Records to process —
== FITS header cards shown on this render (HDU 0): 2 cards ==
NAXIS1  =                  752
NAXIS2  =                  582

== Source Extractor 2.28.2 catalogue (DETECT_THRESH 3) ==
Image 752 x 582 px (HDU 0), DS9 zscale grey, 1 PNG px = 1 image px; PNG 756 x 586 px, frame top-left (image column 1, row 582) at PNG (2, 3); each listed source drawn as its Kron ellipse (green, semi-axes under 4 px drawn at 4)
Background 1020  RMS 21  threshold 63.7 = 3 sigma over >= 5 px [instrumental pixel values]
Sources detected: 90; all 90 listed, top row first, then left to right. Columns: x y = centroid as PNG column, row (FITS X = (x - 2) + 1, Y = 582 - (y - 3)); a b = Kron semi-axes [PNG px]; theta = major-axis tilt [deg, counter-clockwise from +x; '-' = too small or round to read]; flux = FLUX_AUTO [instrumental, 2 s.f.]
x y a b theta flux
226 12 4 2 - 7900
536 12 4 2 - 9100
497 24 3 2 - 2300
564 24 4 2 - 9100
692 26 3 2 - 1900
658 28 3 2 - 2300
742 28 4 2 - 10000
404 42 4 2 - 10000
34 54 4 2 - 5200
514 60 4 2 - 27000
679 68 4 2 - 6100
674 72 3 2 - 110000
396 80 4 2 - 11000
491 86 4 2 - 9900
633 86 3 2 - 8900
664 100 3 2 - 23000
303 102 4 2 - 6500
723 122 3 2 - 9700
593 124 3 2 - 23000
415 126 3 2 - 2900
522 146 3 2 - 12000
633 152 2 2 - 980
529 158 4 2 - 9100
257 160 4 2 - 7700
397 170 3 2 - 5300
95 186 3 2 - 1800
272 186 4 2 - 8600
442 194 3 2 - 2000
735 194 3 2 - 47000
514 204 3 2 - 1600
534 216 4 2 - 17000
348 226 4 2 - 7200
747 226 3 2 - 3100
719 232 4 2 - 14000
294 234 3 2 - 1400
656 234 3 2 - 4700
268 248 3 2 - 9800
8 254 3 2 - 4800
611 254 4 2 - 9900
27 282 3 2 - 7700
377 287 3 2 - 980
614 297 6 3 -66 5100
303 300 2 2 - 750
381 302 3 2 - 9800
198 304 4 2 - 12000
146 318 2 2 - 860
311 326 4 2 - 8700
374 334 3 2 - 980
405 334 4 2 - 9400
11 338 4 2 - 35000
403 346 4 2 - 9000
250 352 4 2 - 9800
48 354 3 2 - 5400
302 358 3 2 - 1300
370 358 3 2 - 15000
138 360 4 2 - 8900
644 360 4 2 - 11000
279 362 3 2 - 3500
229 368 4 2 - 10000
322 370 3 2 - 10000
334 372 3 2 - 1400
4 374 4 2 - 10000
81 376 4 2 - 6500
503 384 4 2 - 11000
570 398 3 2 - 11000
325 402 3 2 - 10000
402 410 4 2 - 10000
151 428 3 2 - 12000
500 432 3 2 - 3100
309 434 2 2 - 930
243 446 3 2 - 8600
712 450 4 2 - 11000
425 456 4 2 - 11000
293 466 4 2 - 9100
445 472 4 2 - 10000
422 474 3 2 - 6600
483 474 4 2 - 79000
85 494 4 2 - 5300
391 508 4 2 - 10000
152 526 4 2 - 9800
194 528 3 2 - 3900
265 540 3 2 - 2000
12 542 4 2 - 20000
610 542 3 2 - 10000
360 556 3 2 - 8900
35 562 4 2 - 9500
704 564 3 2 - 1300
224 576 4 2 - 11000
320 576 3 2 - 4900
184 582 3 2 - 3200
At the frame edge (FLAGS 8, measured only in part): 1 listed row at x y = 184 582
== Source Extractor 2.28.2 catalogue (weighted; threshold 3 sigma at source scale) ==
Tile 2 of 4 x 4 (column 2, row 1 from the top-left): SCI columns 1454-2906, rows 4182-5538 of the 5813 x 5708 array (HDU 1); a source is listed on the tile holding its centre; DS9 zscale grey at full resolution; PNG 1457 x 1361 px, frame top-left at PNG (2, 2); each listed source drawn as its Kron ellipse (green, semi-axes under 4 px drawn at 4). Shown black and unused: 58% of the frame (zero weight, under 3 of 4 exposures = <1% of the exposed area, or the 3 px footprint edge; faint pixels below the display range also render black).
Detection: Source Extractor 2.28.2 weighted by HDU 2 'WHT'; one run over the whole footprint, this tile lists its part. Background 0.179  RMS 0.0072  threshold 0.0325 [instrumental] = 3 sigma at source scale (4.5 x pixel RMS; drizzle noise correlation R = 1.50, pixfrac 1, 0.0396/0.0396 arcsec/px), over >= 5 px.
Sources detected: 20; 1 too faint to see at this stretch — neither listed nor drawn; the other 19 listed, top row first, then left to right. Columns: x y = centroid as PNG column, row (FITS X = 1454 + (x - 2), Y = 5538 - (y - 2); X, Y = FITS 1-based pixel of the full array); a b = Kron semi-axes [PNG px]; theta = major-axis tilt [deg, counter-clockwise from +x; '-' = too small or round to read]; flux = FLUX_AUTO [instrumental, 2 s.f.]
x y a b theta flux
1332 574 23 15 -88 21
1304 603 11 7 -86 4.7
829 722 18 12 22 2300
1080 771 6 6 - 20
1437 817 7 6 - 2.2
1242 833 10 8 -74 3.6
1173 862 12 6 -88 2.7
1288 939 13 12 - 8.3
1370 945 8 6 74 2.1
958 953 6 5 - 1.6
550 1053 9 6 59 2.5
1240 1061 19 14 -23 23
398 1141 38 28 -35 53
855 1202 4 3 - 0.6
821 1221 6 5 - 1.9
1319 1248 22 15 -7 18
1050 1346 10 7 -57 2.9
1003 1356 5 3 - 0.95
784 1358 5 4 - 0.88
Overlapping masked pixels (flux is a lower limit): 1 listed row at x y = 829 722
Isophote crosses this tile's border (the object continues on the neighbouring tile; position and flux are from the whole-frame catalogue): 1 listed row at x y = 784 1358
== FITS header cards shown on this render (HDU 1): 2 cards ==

Written exercise —
Copy out every one of the lines above word for word, altering and omitting nothing.

Answer to this task —
== FITS header cards shown on this render (HDU 0): 2 cards ==
NAXIS1  =                  752
NAXIS2  =                  582

== Source Extractor 2.28.2 catalogue (DETECT_THRESH 3) ==
Image 752 x 582 px (HDU 0), DS9 zscale grey, 1 PNG px = 1 image px; PNG 756 x 586 px, frame top-left (image column 1, row 582) at PNG (2, 3); each listed source drawn as its Kron ellipse (green, semi-axes under 4 px drawn at 4)
Background 1020  RMS 21  threshold 63.7 = 3 sigma over >= 5 px [instrumental pixel values]
Sources detected: 90; all 90 listed, top row first, then left to right. Columns: x y = centroid as PNG column, row (FITS X = (x - 2) + 1, Y = 582 - (y - 3)); a b = Kron semi-axes [PNG px]; theta = major-axis tilt [deg, counter-clockwise from +x; '-' = too small or round to read]; flux = FLUX_AUTO [instrumental, 2 s.f.]
x y a b theta flux
226 12 4 2 - 7900
536 12 4 2 - 9100
497 24 3 2 - 2300
564 24 4 2 - 9100
692 26 3 2 - 1900
658 28 3 2 - 2300
742 28 4 2 - 10000
404 42 4 2 - 10000
34 54 4 2 - 5200
514 60 4 2 - 27000
679 68 4 2 - 6100
674 72 3 2 - 110000
396 80 4 2 - 11000
491 86 4 2 - 9900
633 86 3 2 - 8900
664 100 3 2 - 23000
303 102 4 2 - 6500
723 122 3 2 - 9700
593 124 3 2 - 23000
415 126 3 2 - 2900
522 146 3 2 - 12000
633 152 2 2 - 980
529 158 4 2 - 9100
257 160 4 2 - 7700
397 170 3 2 - 5300
95 186 3 2 - 1800
272 186 4 2 - 8600
442 194 3 2 - 2000
735 194 3 2 - 47000
514 204 3 2 - 1600
534 216 4 2 - 17000
348 226 4 2 - 7200
747 226 3 2 - 3100
719 232 4 2 - 14000
294 234 3 2 - 1400
656 234 3 2 - 4700
268 248 3 2 - 9800
8 254 3 2 - 4800
611 254 4 2 - 9900
27 282 3 2 - 7700
377 287 3 2 - 980
614 297 6 3 -66 5100
303 300 2 2 - 750
381 302 3 2 - 9800
198 304 4 2 - 12000
146 318 2 2 - 860
311 326 4 2 - 8700
374 334 3 2 - 980
405 334 4 2 - 9400
11 338 4 2 - 35000
403 346 4 2 - 9000
250 352 4 2 - 9800
48 354 3 2 - 5400
302 358 3 2 - 1300
370 358 3 2 - 15000
138 360 4 2 - 8900
644 360 4 2 - 11000
279 362 3 2 - 3500
229 368 4 2 - 10000
322 370 3 2 - 10000
334 372 3 2 - 1400
4 374 4 2 - 10000
81 376 4 2 - 6500
503 384 4 2 - 11000
570 398 3 2 - 11000
325 402 3 2 - 10000
402 410 4 2 - 10000
151 428 3 2 - 12000
500 432 3 2 - 3100
309 434 2 2 - 930
243 446 3 2 - 8600
712 450 4 2 - 11000
425 456 4 2 - 11000
293 466 4 2 - 9100
445 472 4 2 - 10000
422 474 3 2 - 6600
483 474 4 2 - 79000
85 494 4 2 - 5300
391 508 4 2 - 10000
152 526 4 2 - 9800
194 528 3 2 - 3900
265 540 3 2 - 2000
12 542 4 2 - 20000
610 542 3 2 - 10000
360 556 3 2 - 8900
35 562 4 2 - 9500
704 564 3 2 - 1300
224 576 4 2 - 11000
320 576 3 2 - 4900
184 582 3 2 - 3200
At the frame edge (FLAGS 8, measured only in part): 1 listed row at x y = 184 582
== Source Extractor 2.28.2 catalogue (weighted; threshold 3 sigma at source scale) ==
Tile 2 of 4 x 4 (column 2, row 1 from the top-left): SCI columns 1454-2906, rows 4182-5538 of the 5813 x 5708 array (HDU 1); a source is listed on the tile holding its centre; DS9 zscale grey at full resolution; PNG 1457 x 1361 px, frame top-left at PNG (2, 2); each listed source drawn as its Kron ellipse (green, semi-axes under 4 px drawn at 4). Shown black and unused: 58% of the frame (zero weight, under 3 of 4 exposures = <1% of the exposed area, or the 3 px footprint edge; faint pixels below the display range also render black).
Detection: Source Extractor 2.28.2 weighted by HDU 2 'WHT'; one run over the whole footprint, this tile lists its part. Background 0.179  RMS 0.0072  threshold 0.0325 [instrumental] = 3 sigma at source scale (4.5 x pixel RMS; drizzle noise correlation R = 1.50, pixfrac 1, 0.0396/0.0396 arcsec/px), over >= 5 px.
Sources detected: 20; 1 too faint to see at this stretch — neither listed nor drawn; the other 19 listed, top row first, then left to right. Columns: x y = centroid as PNG column, row (FITS X = 1454 + (x - 2), Y = 5538 - (y - 2); X, Y = FITS 1-based pixel of the full array); a b = Kron semi-axes [PNG px]; theta = major-axis tilt [deg, counter-clockwise from +x; '-' = too small or round to read]; flux = FLUX_AUTO [instrumental, 2 s.f.]
x y a b theta flux
1332 574 23 15 -88 21
1304 603 11 7 -86 4.7
829 722 18 12 22 2300
1080 771 6 6 - 20
1437 817 7 6 - 2.2
1242 833 10 8 -74 3.6
1173 862 12 6 -88 2.7
1288 939 13 12 - 8.3
1370 945 8 6 74 2.1
958 953 6 5 - 1.6
550 1053 9 6 59 2.5
1240 1061 19 14 -23 23
398 1141 38 28 -35 53
855 1202 4 3 - 0.6
821 1221 6 5 - 1.9
1319 1248 22 15 -7 18
1050 1346 10 7 -57 2.9
1003 1356 5 3 - 0.95
784 1358 5 4 - 0.88
Overlapping masked pixels (flux is a lower limit): 1 listed row at x y = 829 722
Isophote crosses this tile's border (the object continues on the neighbouring tile; position and flux are from the whole-frame catalogue): 1 listed row at x y = 784 1358
== FITS header cards shown on this render (HDU 1): 2 cards ==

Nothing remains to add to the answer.